Le genre littéraire de l’atlas : des cartes précises aux voyages dans un fauteuil
Depuis sa création à la fin du XVIe siècle, l’atlas est un objet souvent très beau, mais qui sert d’abord à transmettre des informations précises. En même temps, les cartes de contrées plus ou moins lointaines ont toujours su inviter à des voyages imaginaires ceux qui ne pouvaient pas voyager pour des raisons financières ou autres. Ainsi, les atlas de tout genre sont finalement proches de la fiction : qui ne s’est jamais perdu dans les pages de son atlas scolaire pour se rêver dans des lieux aux noms exotiques ? Qui n’a pas suivi, son doigt sur la carte d’un continent étranger, les lignes d’un chemin de fer mythique ou les déplacements d’un voyageur célèbre, qu’il ait réellement existé ou qu’il soit issu d’un monde fictionnel ?
Depuis l’invention du GPS et l’apparition de cartes virtuelles très précises sur nos smartphones, on pourrait croire que l’atlas est en voie de disparition. Curieusement, au même moment, on voit apparaître sur le marché du livre toute une série de nouveaux atlas qu’il vaut la peine de regarder de plus près. Il y a d’abord les atlas qui rassemblent des cartes de régions tirées d’œuvres littéraires célèbres, comme l’île au trésor de Stevenson ou la Terre du Milieu de Tolkien. Par ailleurs, il existe de plus en plus d’atlas poétiques qui répondent moins au besoin d’information du lecteur qu’à son penchant pour la rêverie – l’anglais a inventé pour cela le joli terme d’armchair travelling (le voyage dans un fauteuil). En France, les éditions Arthaud proposent toute une collection d’atlas de ce type, où l’on trouve entre autres l’Atlas des cités perdues, l’Atlas des lieux maudits ou l’Atlas des fortunes de mer.

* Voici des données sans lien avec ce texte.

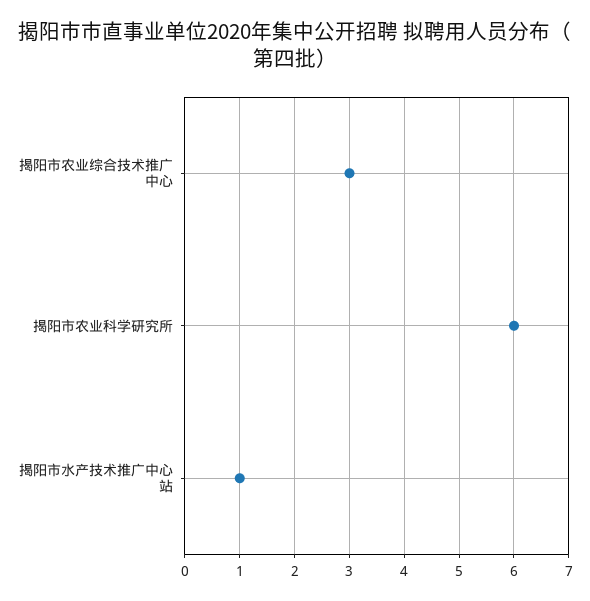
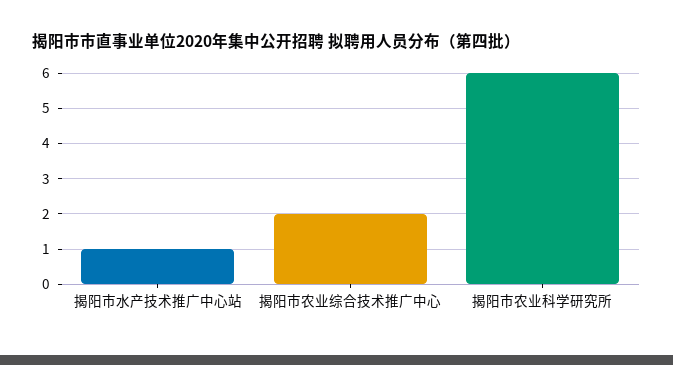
  {
-   "揭阳市农业综合技术推广中心": 3,
+   "揭阳市农业综合技术推广中心": 2,
    "揭阳市农业科学研究所": 6,
    "揭阳市水产技术推广中心站": 1
  }

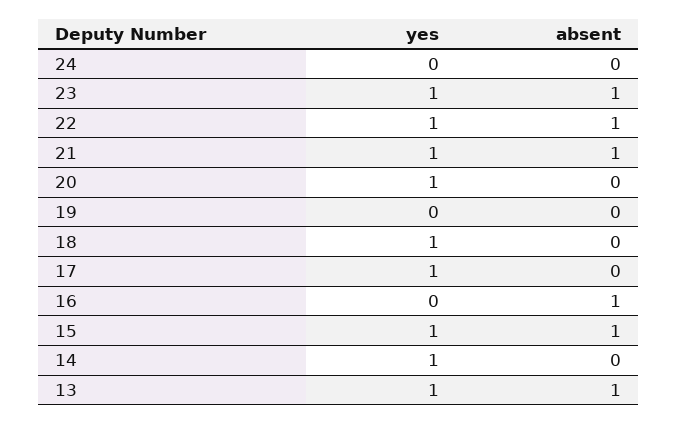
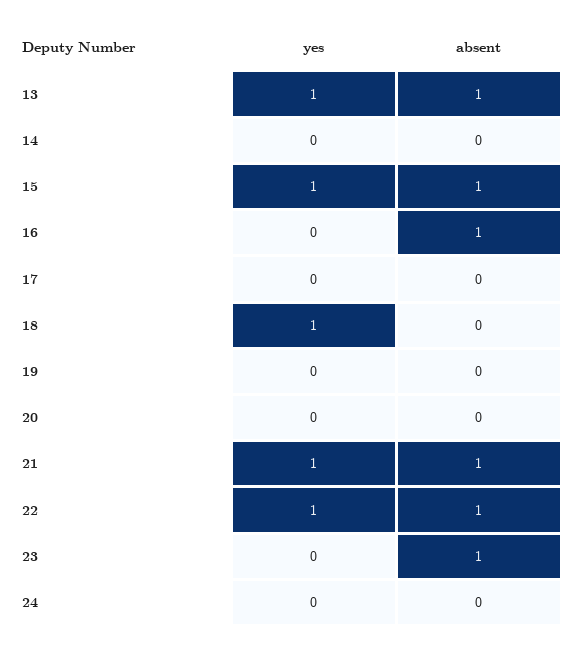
  {
    "yes": {
      "24": 0,
-     "23": 1,
+     "23": 0,
      "22": 1,
      "21": 1,
-     "20": 1,
+     "20": 0,
      "19": 0,
      "18": 1,
-     "17": 1,
+     "17": 0,
      "16": 0,
      "15": 1,
-     "14": 1,
+     "14": 0,
      "13": 1
    },
    "absent": {
      "24": 0,
      "23": 1,
      "22": 1,
      "21": 1,
      "20": 0,
      "19": 0,
      "18": 0,
      "17": 0,
      "16": 1,
      "15": 1,
      "14": 0,
      "13": 1
    }
  }

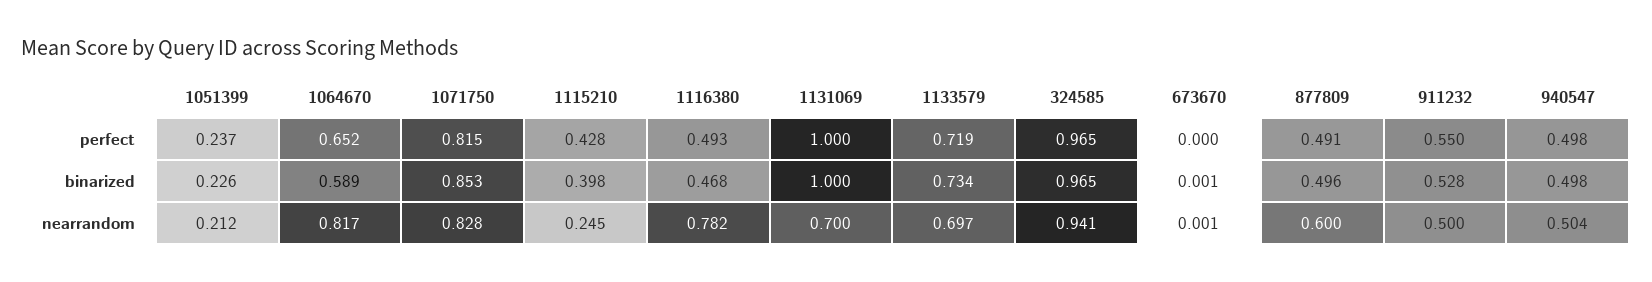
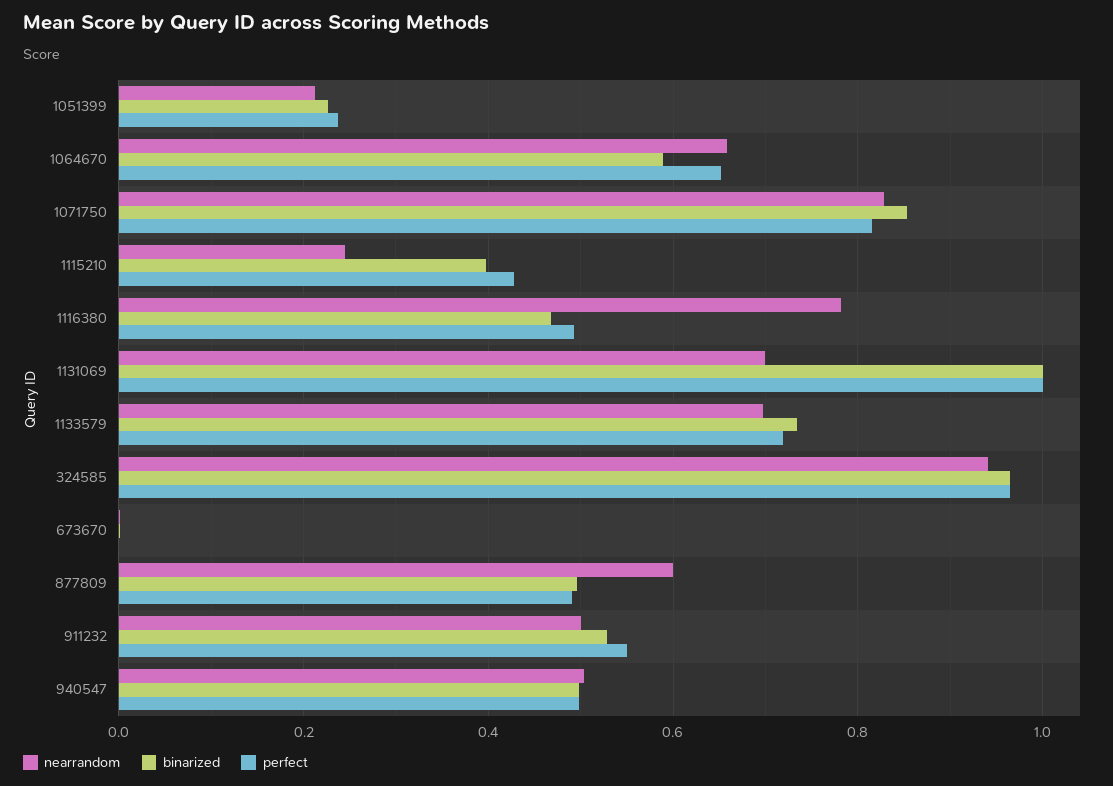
  {
    "perfect": {
      "1051399": 0.237,
      "1064670": 0.652,
      "1071750": 0.815,
      "1115210": 0.428,
      "1116380": 0.493,
      "1131069": 1,
      "1133579": 0.719,
      "324585": 0.965,
      "673670": 0,
      "877809": 0.491,
      "911232": 0.55,
      "940547": 0.498
    },
    "binarized": {
      "1051399": 0.226,
      "1064670": 0.589,
      "1071750": 0.853,
      "1115210": 0.398,
      "1116380": 0.468,
      "1131069": 1,
      "1133579": 0.734,
      "324585": 0.965,
      "673670": 0.001,
      "877809": 0.496,
      "911232": 0.528,
      "940547": 0.498
    },
    "nearrandom": {
      "1051399": 0.212,
-     "1064670": 0.817,
+     "1064670": 0.66,
      "1071750": 0.828,
      "1115210": 0.245,
      "1116380": 0.782,
      "1131069": 0.7,
      "1133579": 0.697,
      "324585": 0.941,
      "673670": 0.001,
      "877809": 0.6,
      "911232": 0.5,
      "940547": 0.504
    }
  }

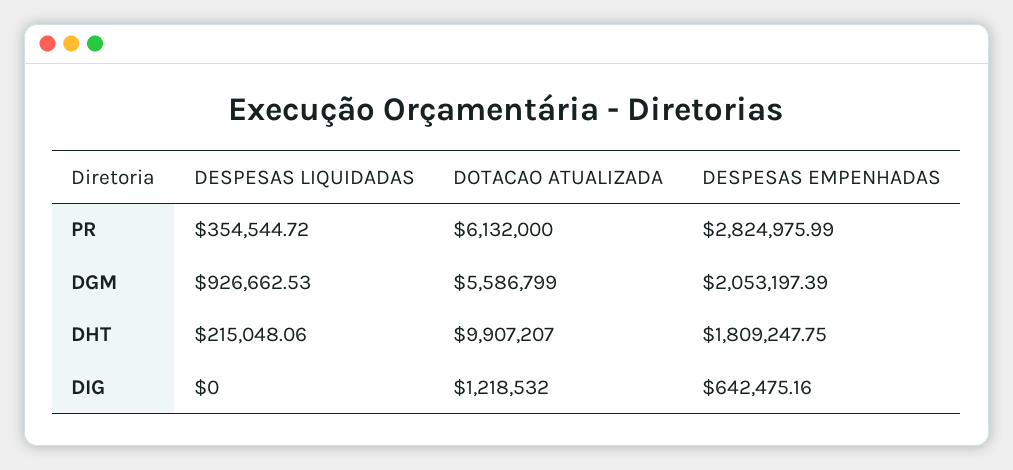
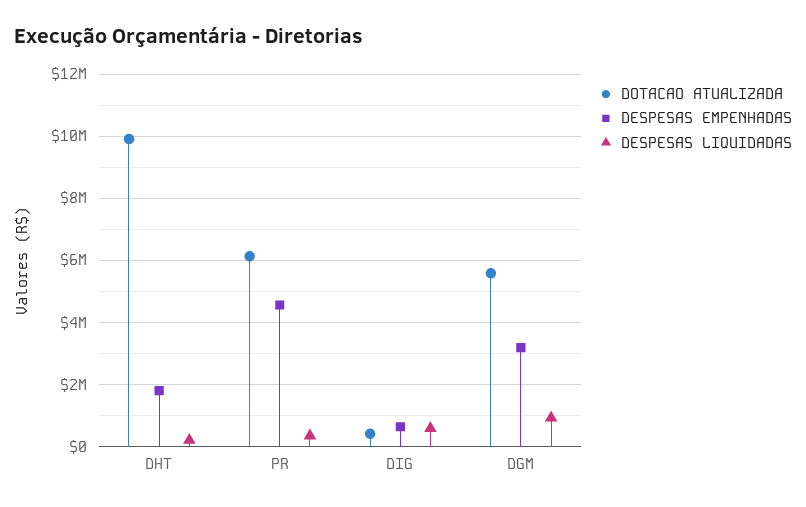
  {
    "DESPESAS LIQUIDADAS": {
      "PR": 354544.72,
      "DGM": 926662.53,
      "DHT": 215048.06,
-     "DIG": 0
+     "DIG": 600000
    },
    "DOTACAO ATUALIZADA": {
      "PR": 6132000,
      "DGM": 5586799,
      "DHT": 9907207,
-     "DIG": 1218532
+     "DIG": 400000
    },
    "DESPESAS EMPENHADAS": {
-     "PR": 2824975.99,
+     "PR": 4600000,
-     "DGM": 2053197.39,
+     "DGM": 3200000,
      "DHT": 1809247.75,
      "DIG": 642475.16
    }
  }

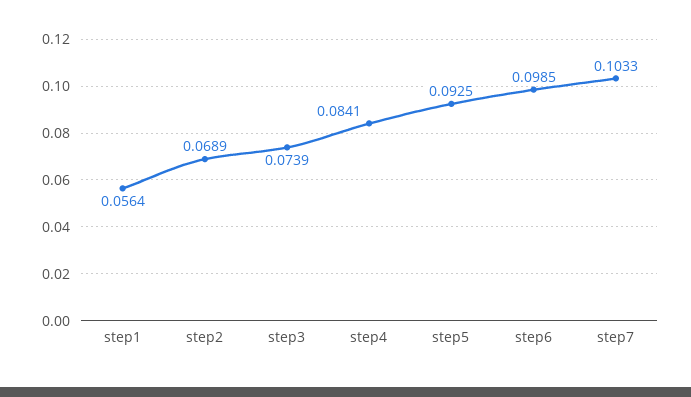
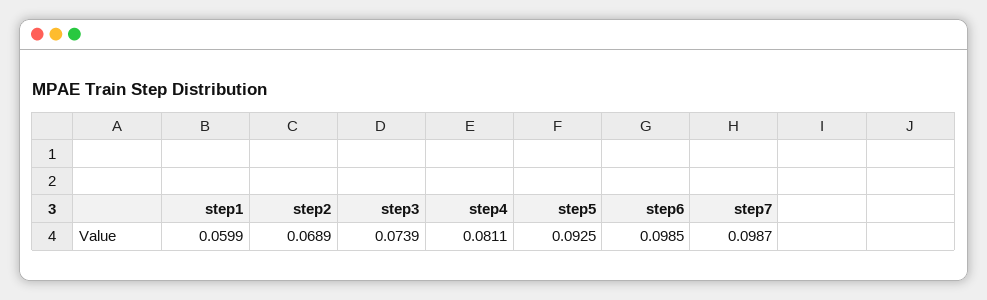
  {
-   "step1": 0.0564,
+   "step1": 0.0599,
    "step2": 0.0689,
    "step3": 0.0739,
-   "step4": 0.0841,
+   "step4": 0.0811,
    "step5": 0.0925,
    "step6": 0.0985,
-   "step7": 0.1033
+   "step7": 0.0987
  }

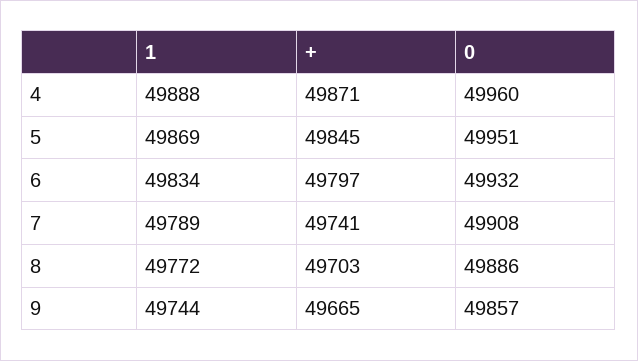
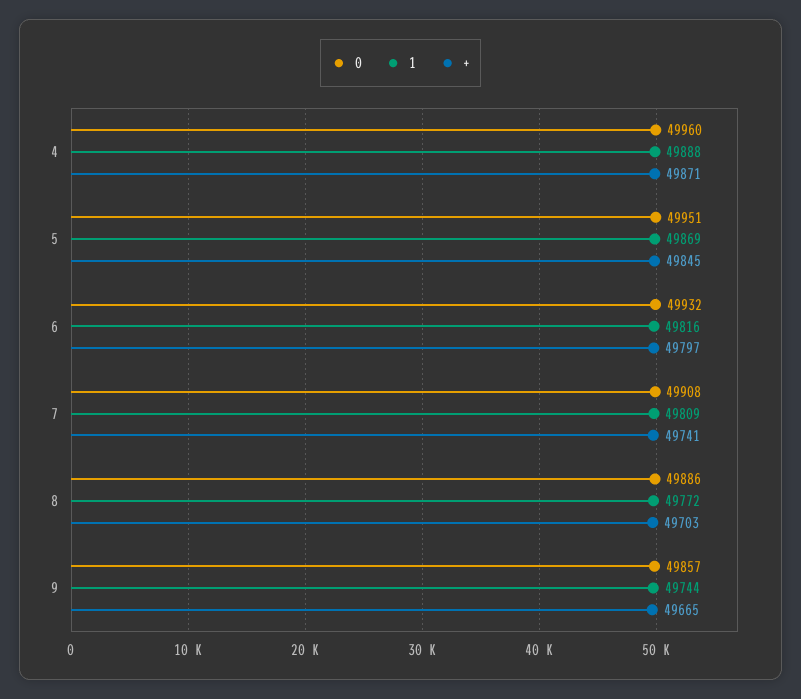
  {
    "1": {
      "4": 49888,
      "5": 49869,
-     "6": 49834,
+     "6": 49816,
-     "7": 49789,
+     "7": 49809,
      "8": 49772,
      "9": 49744
    },
    "+": {
      "4": 49871,
      "5": 49845,
      "6": 49797,
      "7": 49741,
      "8": 49703,
      "9": 49665
    },
    "0": {
      "4": 49960,
      "5": 49951,
      "6": 49932,
      "7": 49908,
      "8": 49886,
      "9": 49857
    }
  }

Tous ces ouvrages sont plus ou moins bien illustrés, tous se situent quelque part à la frontière entre la littérature factuelle et la littérature de fiction.
Dans le cadre de cette conférence, Charlotte Krauss s’attardera surtout sur un exemple particulièrement réussi, l’Atlas des îles abandonnées de l’autrice et graphiste allemande Judith Schalansky, paru la même année que Google maps, en 2009. Cet atlas, qui se distingue par une rare harmonie de texte et image, invite ses lecteurs à visiter cinquante îles situées particulièrement loin des continents. Habitées ou inhabitées, cartes à l’appui, ces terres lointaines servent de point de départ pour des récits brefs qui sont certes ancrés dans la réalité mais qui transportent le lecteur dans des imaginaires mythiques ou exotiques. En construisant un nouveau genre littéraire, ils perfectionnent ainsi les voyages dans un fauteuil des atlas traditionnels.